Smiljana Istvanic MD, Rhonda K. Yantiss MD, Stephen P. Baker MScPH, PhD, Barbara F. Banner MD
DOI: http://dx.doi.org/10.1309/V1GCW4DHTHM9WVXJ 816-819 First published online: 1 May 2007


The number of intraepithelial lymphocytes (IELs) is often increased in the terminal ileum of patients with immune-mediated inflammatory diseases of the colon. However, data regarding their number in normal ileal mucosa of asymptomatic patients are lacking. We aimed to establish the acceptable range of IELs in biopsy specimens of normal ileal mucosa.

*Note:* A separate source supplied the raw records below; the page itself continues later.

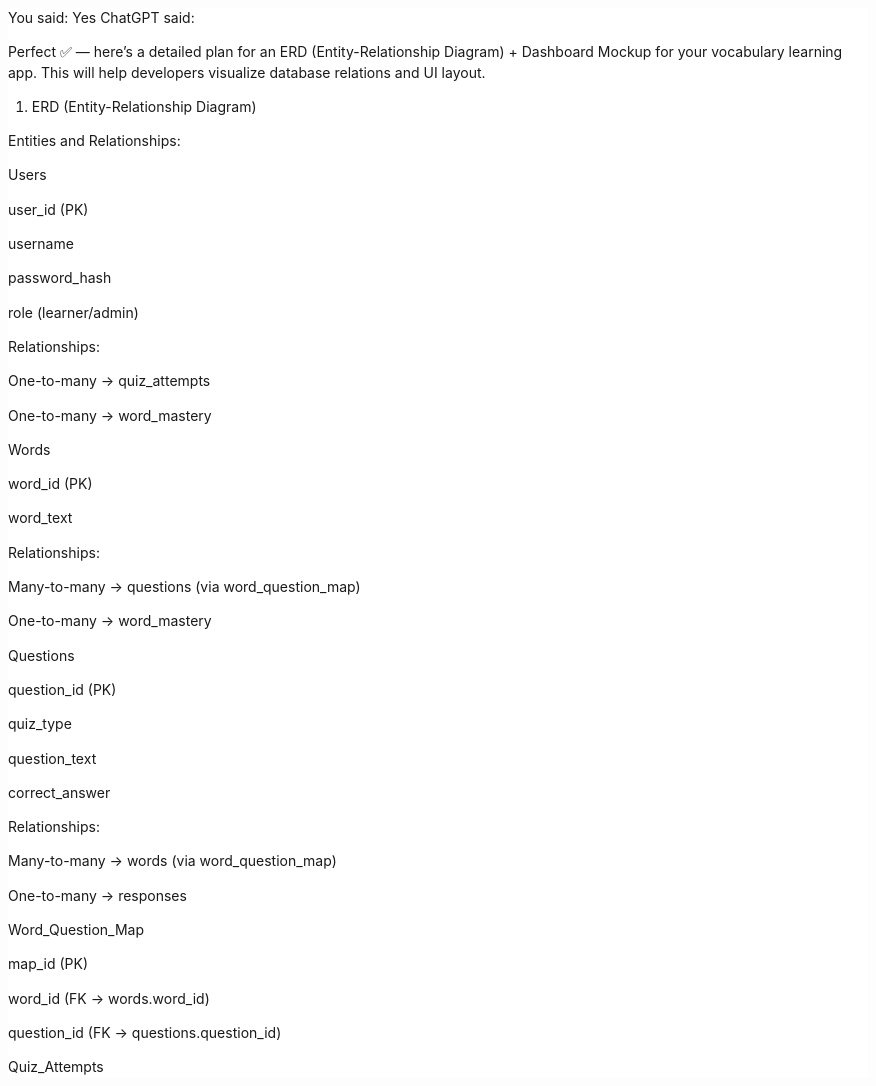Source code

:You said:
Yes
ChatGPT said:

Perfect ✅ — here’s a detailed plan for an ERD (Entity-Relationship Diagram) + Dashboard Mockup for your vocabulary learning app. This will help developers visualize database relations and UI layout.

1. ERD (Entity-Relationship Diagram)

Entities and Relationships:

Users

user_id (PK)

username

password_hash

role (learner/admin)

Relationships:

One-to-many → quiz_attempts

One-to-many → word_mastery

Words

word_id (PK)

word_text

Relationships:

Many-to-many → questions (via word_question_map)

One-to-many → word_mastery

Questions

question_id (PK)

quiz_type

question_text

correct_answer

Relationships:

Many-to-many → words (via word_question_map)

One-to-many → responses

Word_Question_Map

map_id (PK)

word_id (FK → words.word_id)

question_id (FK → questions.question_id)

Quiz_Attempts
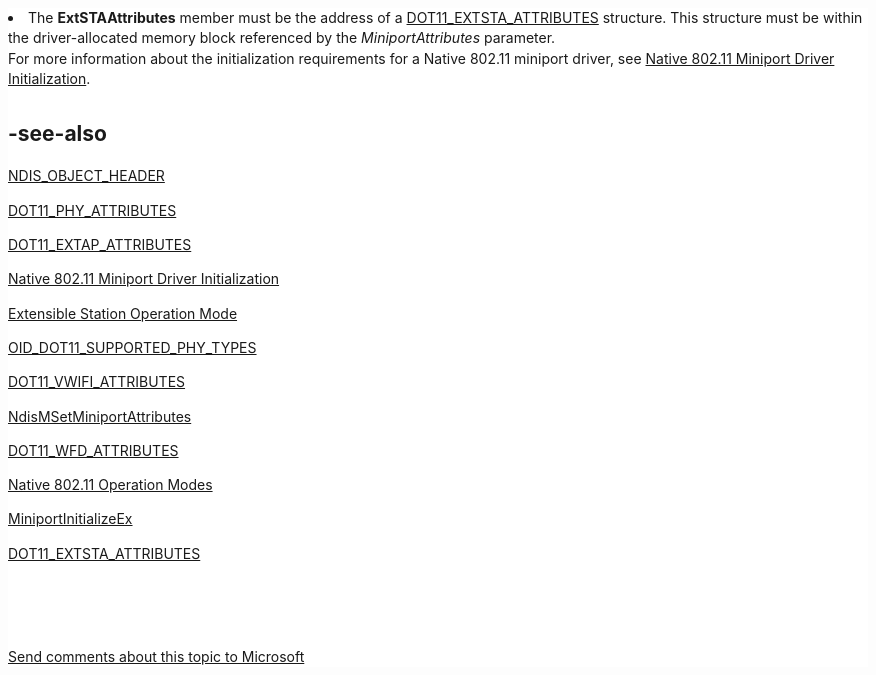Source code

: </li>
<li>
The 
      <b>ExtSTAAttributes</b> member must be the address of a 
      <a href="..\windot11\ns-windot11-dot11_extsta_attributes.md">DOT11_EXTSTA_ATTRIBUTES</a> structure.
      This structure must be within the driver-allocated memory block referenced by the 
      <i>MiniportAttributes</i> parameter.

</li>
</ul>For more information about the initialization requirements for a Native 802.11 miniport driver, see 
    <a href="https://docs.microsoft.com/en-us/windows-hardware/drivers/network/native-802-11-miniport-drivers2">Native 802.11 Miniport
    Driver Initialization</a>.



## -see-also

<a href="..\ntddndis\ns-ntddndis-_ndis_object_header.md">NDIS_OBJECT_HEADER</a>

<a href="..\windot11\ns-windot11-dot11_phy_attributes.md">DOT11_PHY_ATTRIBUTES</a>

<a href="..\windot11\ns-windot11-_dot11_extap_attributes.md">DOT11_EXTAP_ATTRIBUTES</a>

<a href="https://docs.microsoft.com/en-us/windows-hardware/drivers/network/native-802-11-miniport-drivers2">Native 802.11 Miniport
   Driver Initialization</a>

<a href="https://docs.microsoft.com/en-us/windows-hardware/drivers/network/extensible-station-operation-mode">Extensible Station Operation
   Mode</a>

<a href="https://docs.microsoft.com/en-us/windows-hardware/drivers/network/oid-dot11-supported-phy-types">OID_DOT11_SUPPORTED_PHY_TYPES</a>

<a href="..\windot11\ns-windot11-dot11_vwifi_attributes.md">DOT11_VWIFI_ATTRIBUTES</a>

<a href="..\ndis\nf-ndis-ndismsetminiportattributes.md">NdisMSetMiniportAttributes</a>

<a href="..\windot11\ns-windot11-_dot11_wfd_attributes.md">DOT11_WFD_ATTRIBUTES</a>

<a href="https://docs.microsoft.com/en-us/windows-hardware/drivers/network/native-802-11-operation-modes">Native 802.11 Operation Modes</a>

<a href="..\ndis\nc-ndis-miniport_initialize.md">MiniportInitializeEx</a>

<a href="..\windot11\ns-windot11-dot11_extsta_attributes.md">DOT11_EXTSTA_ATTRIBUTES</a>

 

 

<a href="mailto:wsddocfb@microsoft.com?subject=Documentation%20feedback [netvista\netvista]:%20NDIS_MINIPORT_ADAPTER_NATIVE_802_11_ATTRIBUTES structure%20 RELEASE:%20(1/18/2018)&amp;body=%0A%0APRIVACY STATEMENT%0A%0AWe use your feedback to improve the documentation. We don't use your email address for any other purpose, and we'll remove your email address from our system after the issue that you're reporting is fixed. While we're working to fix this issue, we might send you an email message to ask for more info. Later, we might also send you an email message to let you know that we've addressed your feedback.%0A%0AFor more info about Microsoft's privacy policy, see http://privacy.microsoft.com/en-us/default.aspx." title="Send comments about this topic to Microsoft">Send comments about this topic to Microsoft</a>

Ileal mucosal biopsy specimens obtained during colonoscopy of 61 asymptomatic patients without endoscopic or pathologic evidence of colitis were immunostained for CD3 to assess the number of IELs present in each specimen. CD3+ lymphocytes were counted in 3 well-oriented villi and results expressed as the average for each biopsy specimen. The study group included 25 males and 36 females, ranging in age from 10 to 84 years (mean, 44.4 years). The mean ± SD number of ileal CD3+ cells per 100 enterocytes for the group was 3.8 ± 2 (median, 3; range, 0–9). In addition, there was a significant inverse relationship between the number of villus IELs and increasing age.

Occasional IELs (approximately 4/100 villus enterocytes) are normally present in ileal biopsy specimens from asymptomatic patients without colitis. One should avoid overinterpreting the importance of occasional IELs in ileal biopsy specimens from asymptomatic patients.